Who were these men, women and children streaming out of India’s cities? Why did they feel compelled to leave the economic engines of one of the world’s fastest growing economies and return to their rural homes? Why had they flocked to its cities and towns in the first place? The plethora of commentary that followed the exodus from India’s cities point to the urgent significance of these questions. They also direct attention to even more fundamental questions about what citizenship in the world’s largest democracy and one of its fastest growing economies means for the country’s 100 million labour migrants.
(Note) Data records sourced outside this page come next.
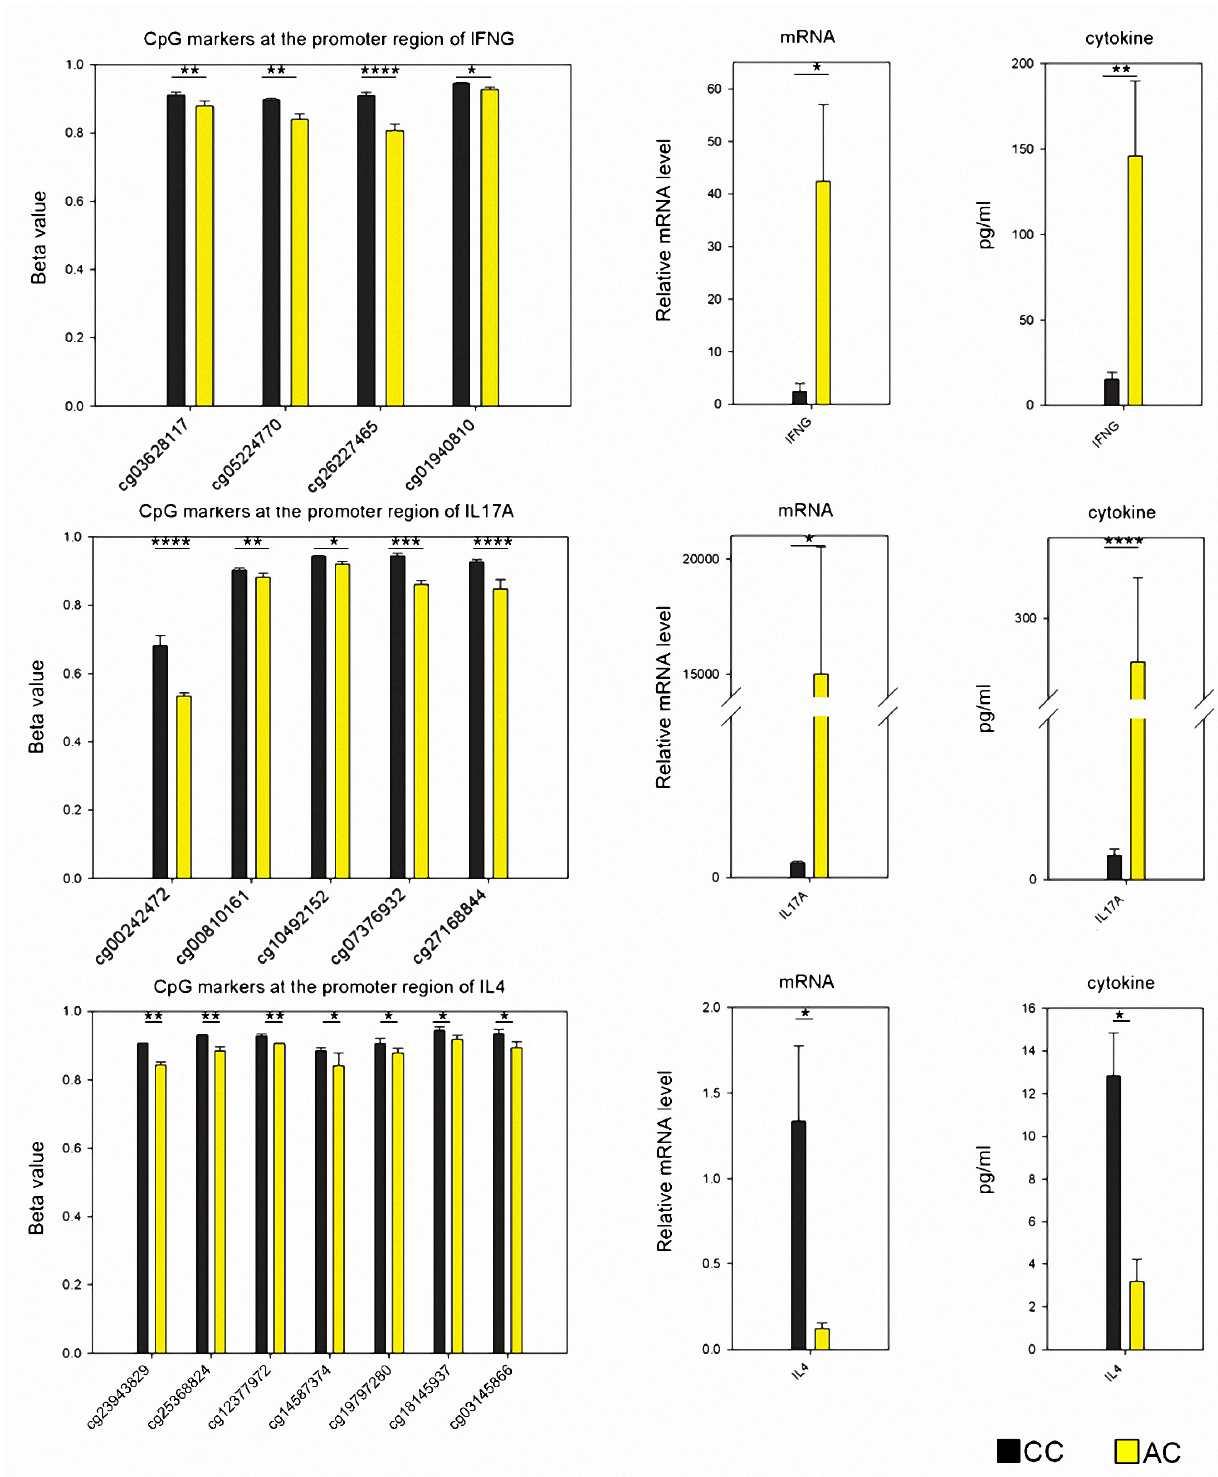
Figure 4. CpG methylation profile, mRNA expression, and protein production of CD4 + -specific genes. Among genes with examined CpG dinucleotides, IFNG, IL-17A, and IL-4 were CD4 + T cell-specific; we thus compared CpG methylation profiles ( n = 3, t -test), mRNA expression (qPCR data presented with 2 − ∆∆ Ct format, n = 12, Mann–Whitney U test), and protein production between CC and AC samples ( n = 12, Mann–Whitney U test). *, **, ***, **** denoted p -value < 0.05, 0.01, 0.001 and 0.0001, respectively.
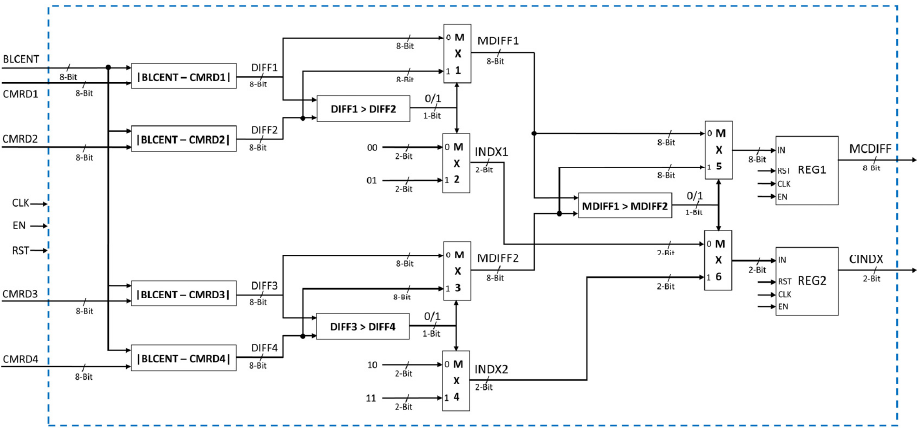
Figure 6. Proposed VLSI architecture of Minimum Centroid Difference Computation Module.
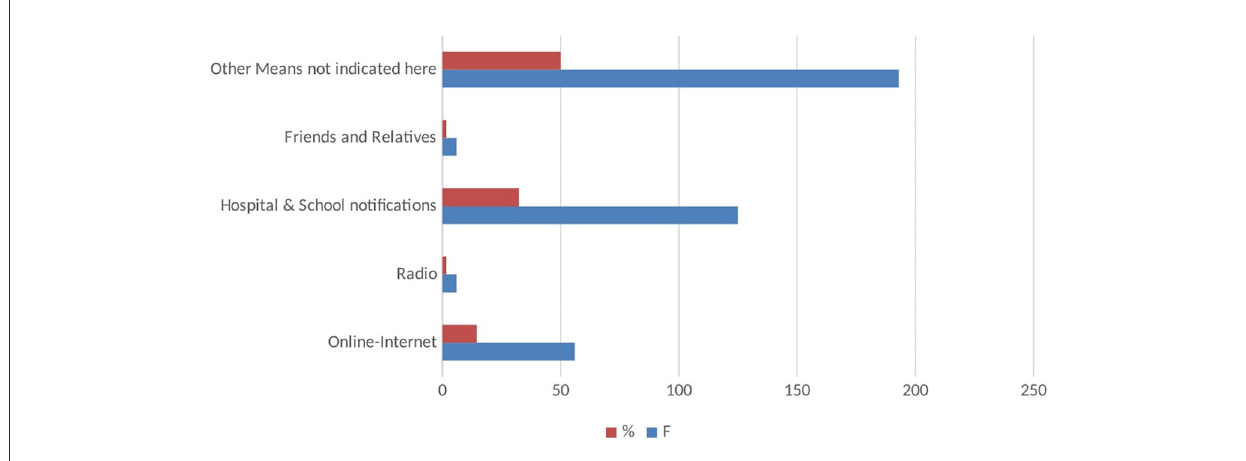
FIGURE3 Sources of information regarding COVID-19.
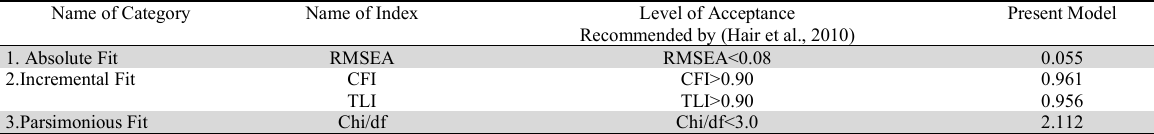
The Goodness of Fit Index of the Model Name of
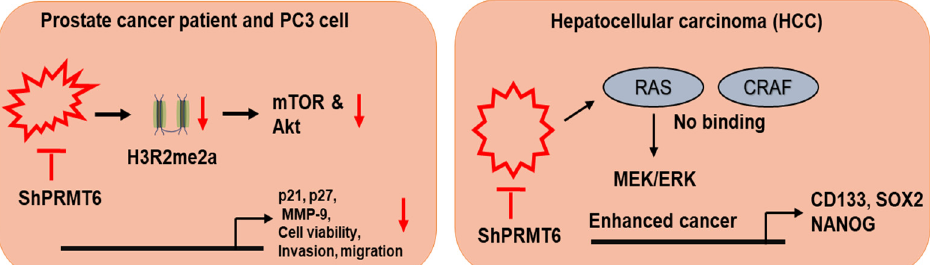
Figure 5. Role of PRMT5 in post translation modification. PRMT-mediated epigenetic gene activation/repression. PRMT6 knockdown in PC-3 cells displayed decrease in malignant phenotype, increasing apoptosis and decreasing cell viability, migration and invasion. PRMT6 silencing was associated with decreased H3R2me2a levels. Interaction of PRMT6 with CRAF on arginine 100, which decreased its RAS binding potential and altered its downstream MEK/ERK signaling.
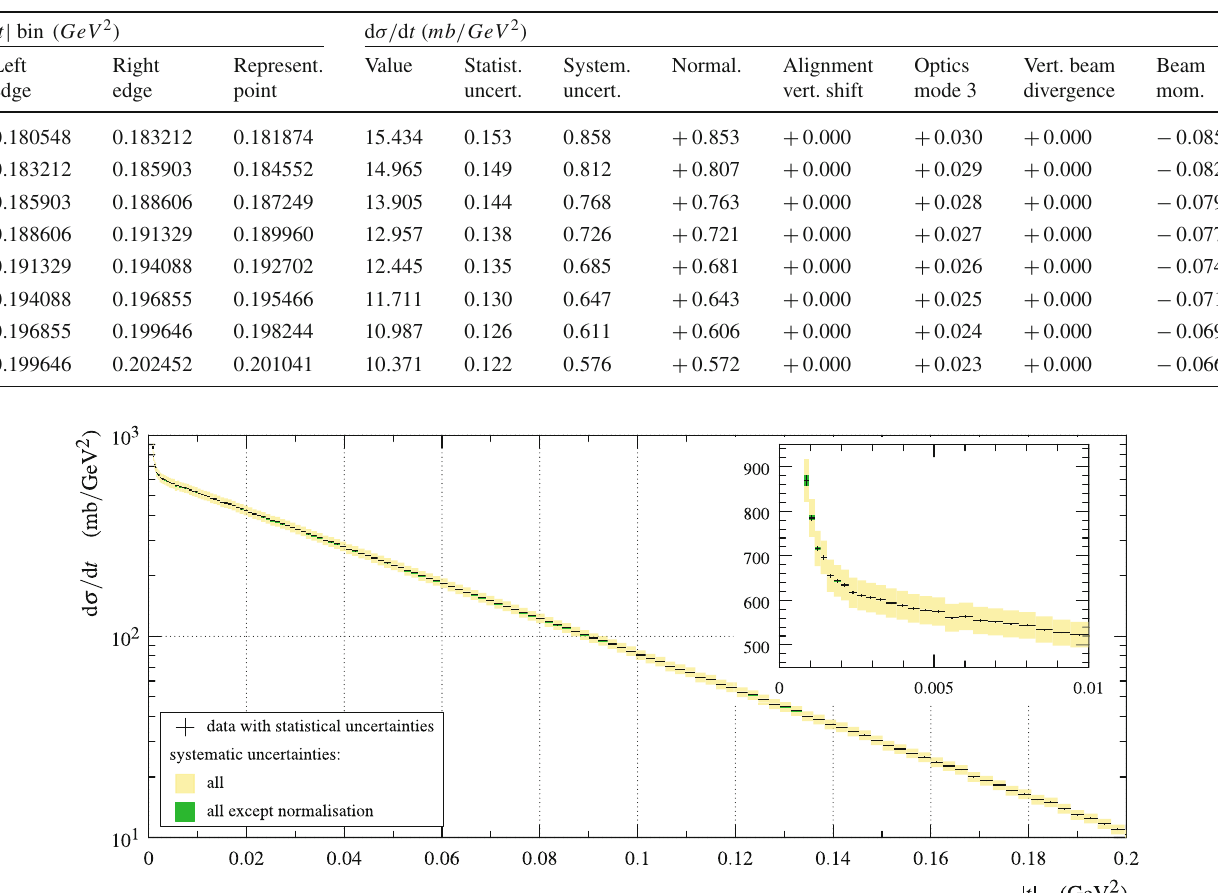
arecentredaroundthebincontent.Inset:alow- | t | zoomofcross-section rise due to the Coulomb interaction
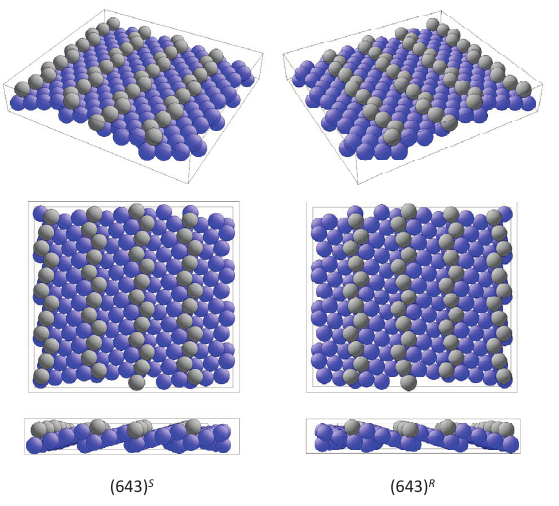
Figure 11. The chiral fcc ( 643 ) surface. The two modifications fcc ( 643 ) S and fcc ( 643 ) R with opposite handedness from different perspectives are shown. Different colors are used to better distinguish edge and kink atoms from those on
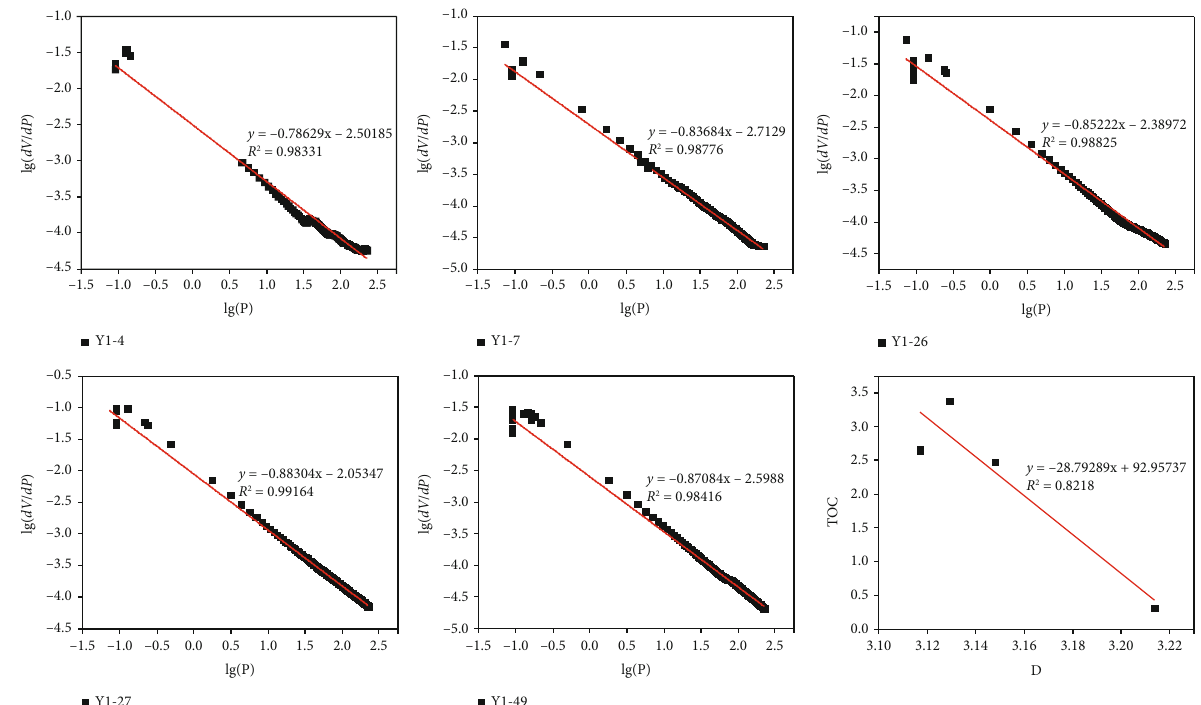
Figure 8: Fractal characteristics of pores in mercury injection experiments and the relationship between TOC and fractal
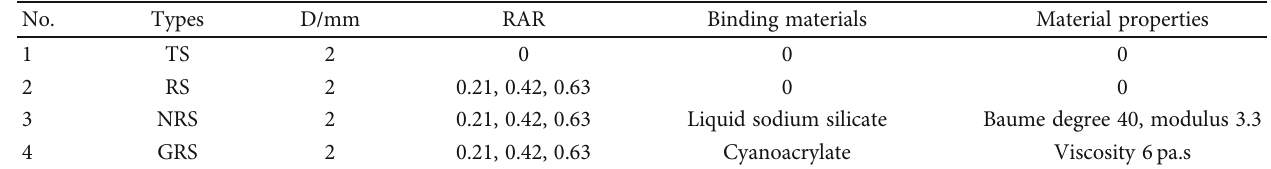
Figure 3: Root pulling test of A. fruticose. Table 3: Sample number and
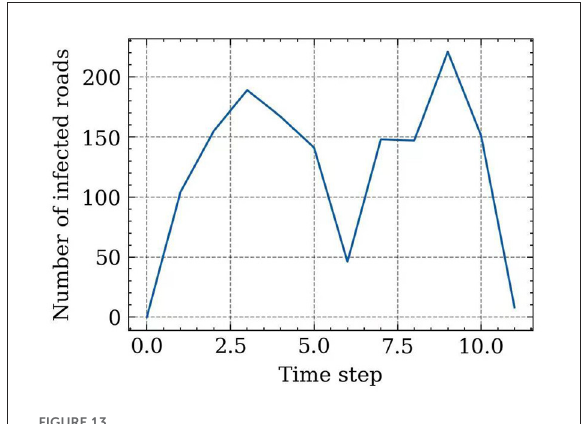
FIGURE13 The number of infected roads at each time step of trajectory-based propagation.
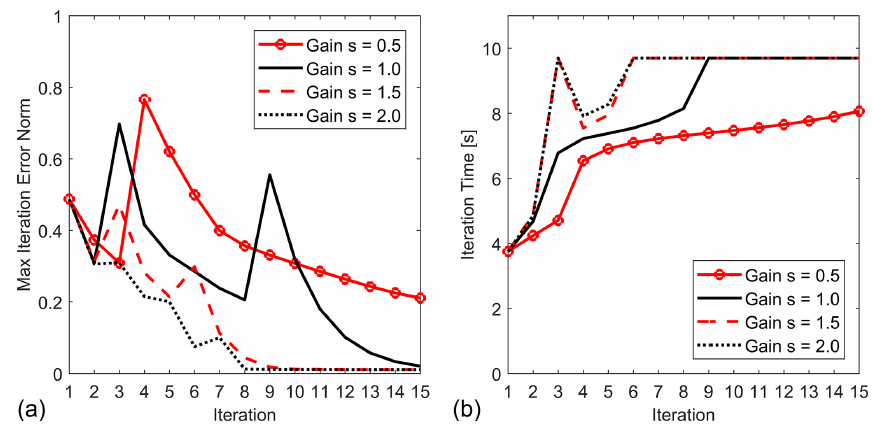
Figure 5. Convergence comparison of the ILC process for Trajectory A for different values of the multiplier gain s and fine-tuning gain p = 0: (a) maximum tracking error and (b) iteration times.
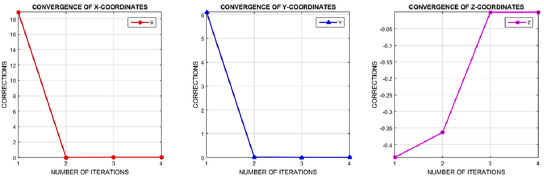
Figure 12. Convergence of pose corrections to zero values of the aerial image test.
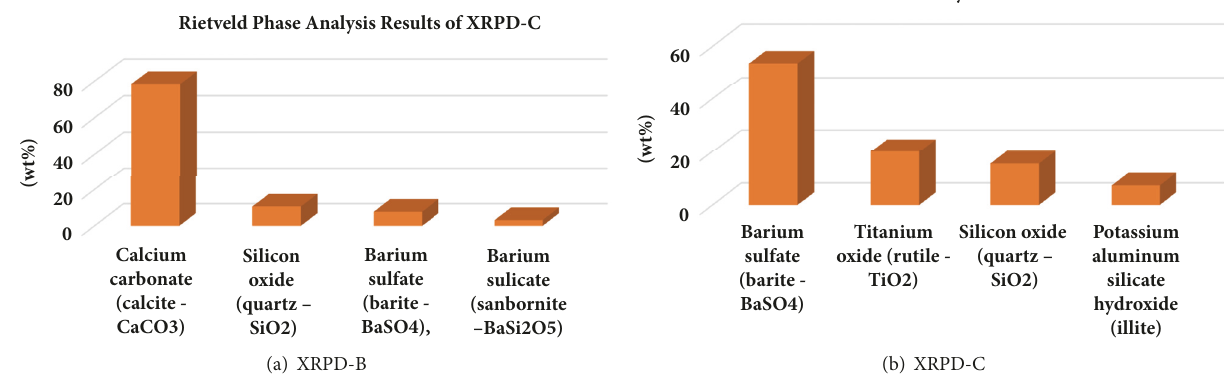
Figure 4: The Rietveld phase analysis results (i.e., wt% of the identified phases) of inorganic deposits (insoluble or nonhydrocarbon part) present in the (a) suction strainer for pumps (XRPD-B) and (b) water recycle pump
The exodus compels us to reflect on the “precarious transition” that marks the disjunctions between mobility, democracy and citizenship in a country that styles itself and is hailed internationally as a Rising Power. This lecture asks how a discussion centered on “mobility” might contribute to understanding the changing processes and practices of citizenship in India and broader issues of politics and democracy. India’s draconian lockdown and the exodus it triggered exposed the disjunctions between mobility and citizenship in India. On the one hand, political change and the challenges to calcified caste hierarchies through social movements have enabled oppressed people to hope for better lives. On the other hand, they continue to face economic, social, and political marginalisation despite impressive rates of economic growth. The migrants’ crisis of the summer of 2020 revealed the immobile foundations of mobility and the precarious trajectory of citizenship. Drawing on reflections of collaborative ethnographic work and insights offered by other commentators of internal migration in India, this lecture offers an account of the “precarious transitions”.
Bio-note of the speaker
Dr. Indrajit Roy is Senior Lecturer at the University of York. He researches and teaches the politics of ‘new development futures’. His work illustrates the profound ways in which agents in the Global South disrupt prevailing understandings of development. By going beyond Eurocentric and elite-centric narratives, this work opens new debates for critical explorations of development. Indrajit was a student of MA in Social Work (Specialisation: Urban and Rural Community Development) at TISS from 1999 to 2001.